American voters care less about the exact steps toward self-rule and more about improving security.
By Howard LaFranchi | Staff writer of The Christian Science Monitor
WASHINGTON – The United States is preparing yet another rejigging of its plan for handing over authority in Iraq, with direct election of a temporary government one possible way out of a deepening crisis.
Another possibility is expansion of the existing, US-named Iraqi Governing Council. Or, it's conceivable that the June 30 handover date, set only last Nov. 15 in a deal worked out between occupation authorities and the IGC, might now slip - although this option seems the least likely for US political reasons.
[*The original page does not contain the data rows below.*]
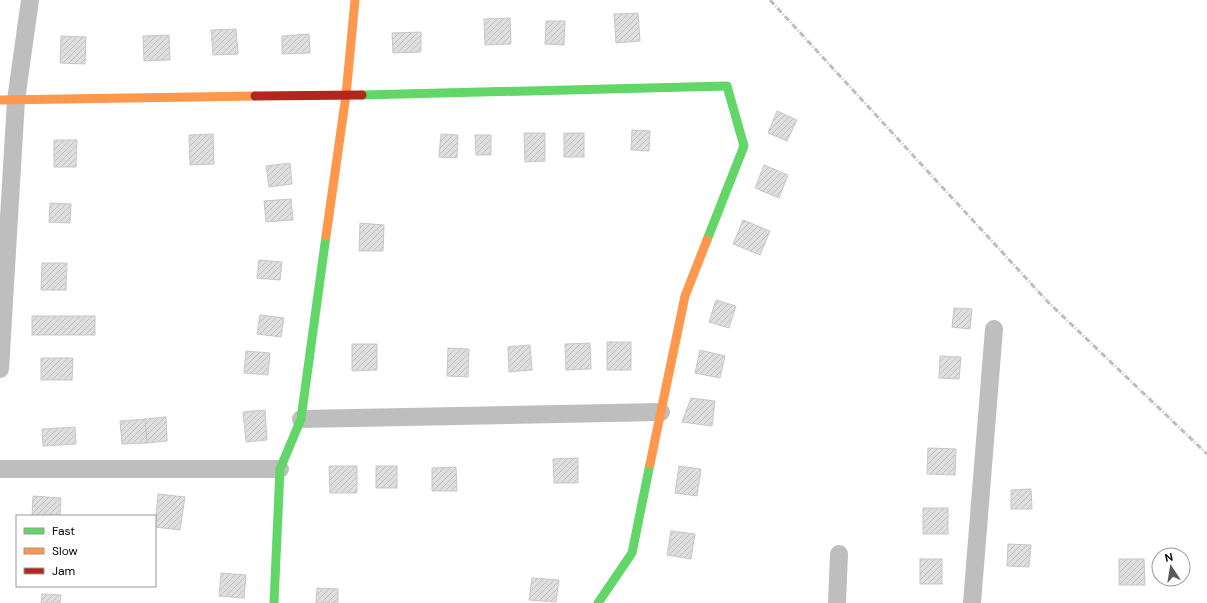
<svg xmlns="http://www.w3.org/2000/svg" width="1207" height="603" viewBox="0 0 1207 603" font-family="'DM Sans',sans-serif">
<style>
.building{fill:url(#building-hatch);stroke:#c7c7c7}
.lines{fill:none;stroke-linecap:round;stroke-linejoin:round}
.street{stroke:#bebebe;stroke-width:18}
.fast{stroke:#63d668;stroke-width:9}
.slow{stroke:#ff974d;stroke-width:9}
.jam{stroke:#b3261e;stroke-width:9}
.rail{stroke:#bebebe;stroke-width:3;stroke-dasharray:6 2 1 2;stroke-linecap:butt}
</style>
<defs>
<pattern id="building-hatch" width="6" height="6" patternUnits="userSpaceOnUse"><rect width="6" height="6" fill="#dfdfdf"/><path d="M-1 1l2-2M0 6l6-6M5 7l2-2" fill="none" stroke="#bebebe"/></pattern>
</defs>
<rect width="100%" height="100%" fill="#fff"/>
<g class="building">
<polygon points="638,13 640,41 616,43 614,14"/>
<polygon points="510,18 511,44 485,45 484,19"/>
<polygon points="546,21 565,21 564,45 545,44"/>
<polygon points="236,29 238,54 213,55 211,30"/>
<polygon points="421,32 421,52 393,53 392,33"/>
<polygon points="309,34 310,53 282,54 282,36"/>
<polygon points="169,35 170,60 144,61 143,36"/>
<polygon points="61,36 86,37 85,64 60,63"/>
<polygon points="777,111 797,120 787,141 768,133"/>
<polygon points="632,130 650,131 649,151 631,150"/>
<polygon points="524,133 545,133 545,161 525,162"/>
<rect x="564" y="133" width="20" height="24"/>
<polygon points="213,134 214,164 190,165 189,135"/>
<polygon points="441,134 458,135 457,158 439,157"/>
<polygon points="475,135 491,135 491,155 476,155"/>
<polygon points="54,140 77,140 76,167 54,167"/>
<polygon points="290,163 292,184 269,187 266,166"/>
<polygon points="764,165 788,175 779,198 755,188"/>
<polygon points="291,199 293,220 266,222 264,201"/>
<polygon points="50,203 71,204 70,223 49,222"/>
<polygon points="743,220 770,231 760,255 733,244"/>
<polygon points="360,223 384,225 383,251 359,251"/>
<polygon points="259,260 282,262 280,280 257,278"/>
<polygon points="42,263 67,263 66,290 41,290"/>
<polygon points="716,300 736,306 729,328 709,322"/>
<polygon points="954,308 972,309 970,329 952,327"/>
<polygon points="260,315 284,318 281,337 257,334"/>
<rect x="32" y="316" width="63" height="19"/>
<rect x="607" y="342" width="24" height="28"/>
<polygon points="590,343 591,369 566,370 565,344"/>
<polygon points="352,344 377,344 377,370 352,371"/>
<polygon points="530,345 532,370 509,372 508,347"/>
<polygon points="448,348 469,349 468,377 447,376"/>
<polygon points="700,350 725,356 720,378 695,373"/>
<polygon points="246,351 270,353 268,375 244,373"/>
<polygon points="940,356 961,357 959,379 939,378"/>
<polygon points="41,358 73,358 72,380 41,380"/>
<polygon points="691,398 715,401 712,426 682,422"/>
<polygon points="265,410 267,440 246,442 243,412"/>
<polygon points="166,417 167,441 147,443 145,419"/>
<polygon points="145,419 147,443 122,444 120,421"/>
<polygon points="75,427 76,444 43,446 42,429"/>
<polygon points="928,448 956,449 955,475 927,474"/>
<polygon points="578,458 578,483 554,483 553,459"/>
<polygon points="329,466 357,466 357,493 330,493"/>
<rect x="376" y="466" width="21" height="22"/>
<polygon points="679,466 701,469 697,496 675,493"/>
<polygon points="456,467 457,491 432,491 432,468"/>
<polygon points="1031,489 1032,509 1011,509 1011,490"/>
<polygon points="158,494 185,497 180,530 155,527"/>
<polygon points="33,496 61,498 60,516 32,516"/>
<rect x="923" y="508" width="25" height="26"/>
<polygon points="671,531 695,534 691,559 667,555"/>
<polygon points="1008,544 1031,545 1029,567 1007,566"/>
<rect x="920" y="559" width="22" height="25"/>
<polygon points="1119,559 1144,559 1145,585 1119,585"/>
<polygon points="221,573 246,575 244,598 219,596"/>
<polygon points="532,578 559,580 556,602 529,600"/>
<polygon points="317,588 338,589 338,603 316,603"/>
<polygon points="42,594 61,595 60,603 41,603"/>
</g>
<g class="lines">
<g class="street">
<polyline points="0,369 16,100 30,0"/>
<polyline points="301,419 661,412"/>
<polyline points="0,469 280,469"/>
<polyline points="837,603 839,554"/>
<polyline points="972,603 994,329"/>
</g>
<g class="fast">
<polyline points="362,95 727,86 744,146 707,240"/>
<polyline points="274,603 280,469 301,419 326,236"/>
<polyline points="598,603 632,553 650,464"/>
</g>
<g class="slow">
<polyline points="0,100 255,96"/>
<polyline points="326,236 346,95 355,0"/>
<polyline points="650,464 685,296 707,240"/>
</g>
<polyline class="jam" points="255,96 362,95"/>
<polyline class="rail" points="770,0 1048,302 1207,454"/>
</g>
<rect x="16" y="515" width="140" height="72" fill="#ffffff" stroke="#999999"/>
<rect x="24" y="528" width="20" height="6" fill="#63d668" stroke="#999999"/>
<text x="52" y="535" font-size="12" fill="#000000">Fast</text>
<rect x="24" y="548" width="20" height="6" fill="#ff974d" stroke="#999999"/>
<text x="52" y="555" font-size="12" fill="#000000">Slow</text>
<rect x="24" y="568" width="20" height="6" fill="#b3261e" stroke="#999999"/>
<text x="52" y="575" font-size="12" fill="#000000">Jam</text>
<g transform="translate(1171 567) rotate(348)"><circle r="19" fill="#ffffff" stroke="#999999"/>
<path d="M0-3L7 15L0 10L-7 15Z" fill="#595959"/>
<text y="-6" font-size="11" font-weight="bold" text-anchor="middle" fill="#000000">N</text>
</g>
</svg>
As the White House modifies plans and backs off some of its more grandiose visions for a post-Saddam Hussein Iraq, what matters most - especially to US voters in this presidential election year - is that Iraq come out of the immediate postwar period stable, nonthreatening, and demonstrably better off, foreign-policy experts say. "It doesn't have to be a Wolfowitzian democracy," says Brookings Institution analyst Michael O'Hanlon, referring to Deputy Defense Secretary Paul Wolfowitz's vision of Iraq as a democratic beacon to the region. "Nor does it have to be an exemplary Keynesian economy. But in the three basic bins of security, politics, and economics," he adds, "there will have to be progress beyond what we're seeing so far for Iraq to be not necessarily a campaign asset, but at least not a vulnerability, for President Bush."
Exactly what is required for the postwar period to be considered a "success" continues to change, especially as the White House shifts the rationale for war - from the original concentration on weapons of mass destruction to the current focus on ridding a key region in the war on terror of a brutal and dangerous dictatorship.